Both NVIDIA GRID and GameStream utilize off-system processors for heavy lifting of rendering tasks so the Tegra X1 doesn’t get overwhelmed. It still does some post processing and audio signal decoding, though we did notice the GRID games (which can now be streamed from the cloud in 1080P) didn’t seem to get upscaled to 4K, which resulted in a slightly pixilated image. Luckily, enabling the HDTV’s native upscaling mode can fix that. There was some input lag but that is to be expected given our ping times on the days we tested weren’t optimal for GRID in the first place.
As for GameStream, it worked flawlessly with compatible titles. This is where SHIELD’s dual band Wireless AC connection is able to really flex its muscles since we were able to play content from a gaming PC on the SHIELD without any hiccups or noticeable lag.

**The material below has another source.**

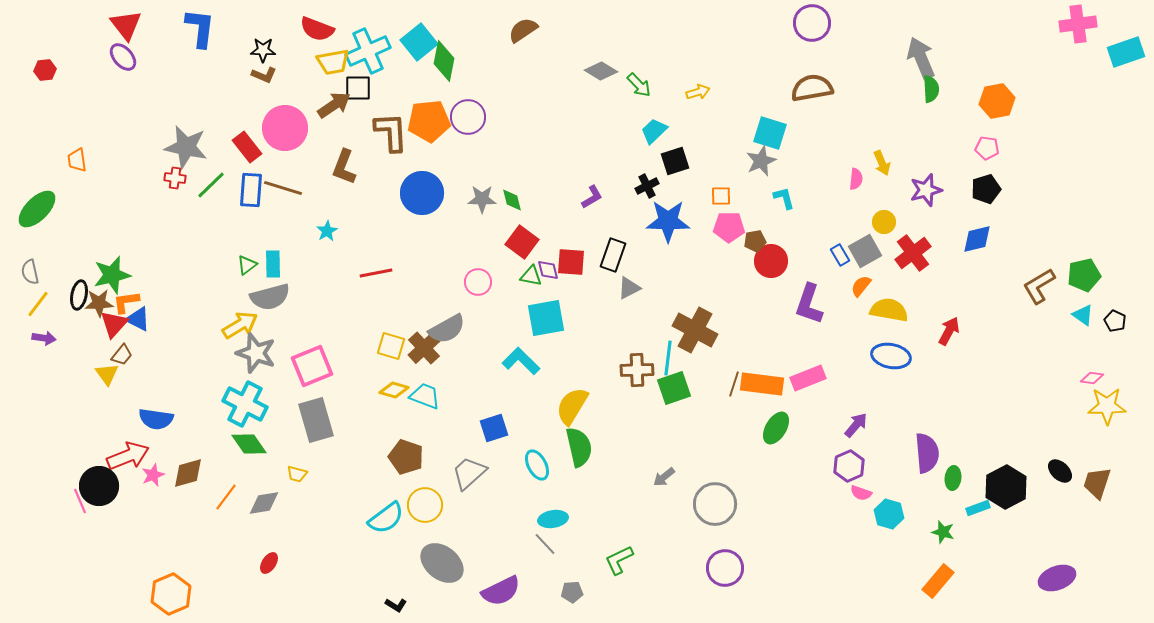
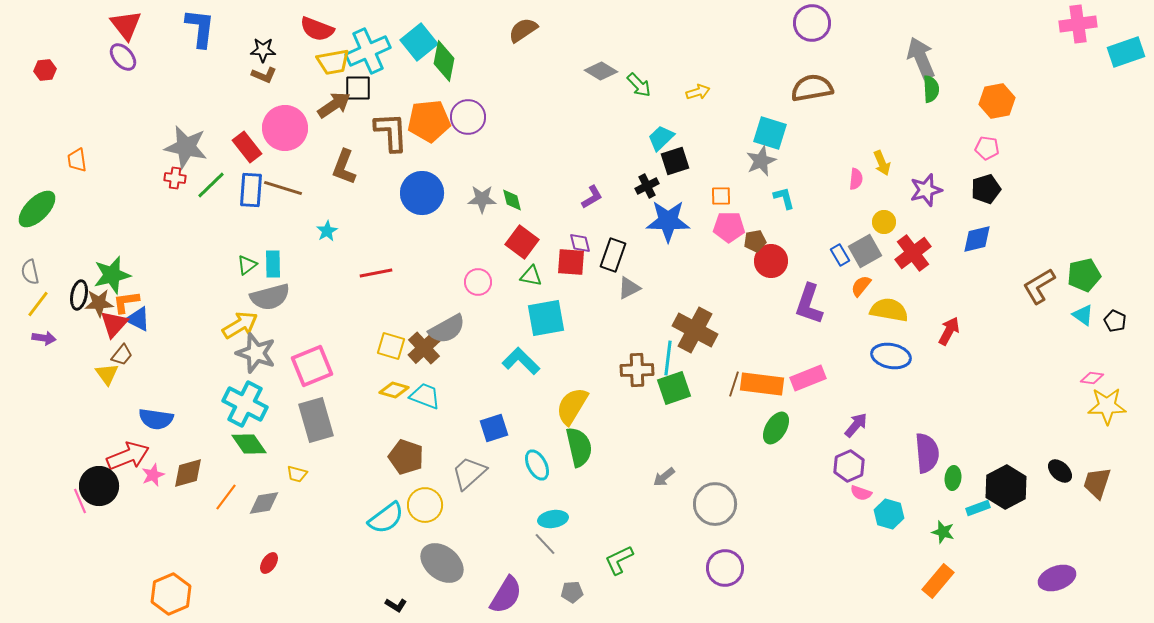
cyan trapezoid at (654, 131): moved 7 px right, 7 px down
purple diamond at (548, 270): moved 32 px right, 27 px up
purple semicircle at (501, 591): moved 5 px right, 4 px down; rotated 33 degrees counterclockwise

Granting SHIELD the ability to use a USB keyboard / mouse combo really helped as well, though only for certain games since using those peripherals on a coffee table is a prescription for a sore back.
While the vast majority of online content is currently available in 1080P or lower formats, several online services like Netflix and Youtube are quickly moving into the 4K era. Even our YouTube channel is totally shot in 4K these days.
This is another area where the SHIELD feels like a cut above, provided you have a UHD TV or monitor. The Tegra X1 is able to seamlessly process a 4K video signal without missing a beat and in testing it never felt taxed. This is a far cry from its competitors from Amazon, Apple and other, all of which either don’t have 4K support to begin with so simply fall on their faces when trying to process the content.
Ultra high definition TV’s don’t have all that much market penetration right now but SHIELD certainly provides a good amount of future proofing if you ever decide to make the move.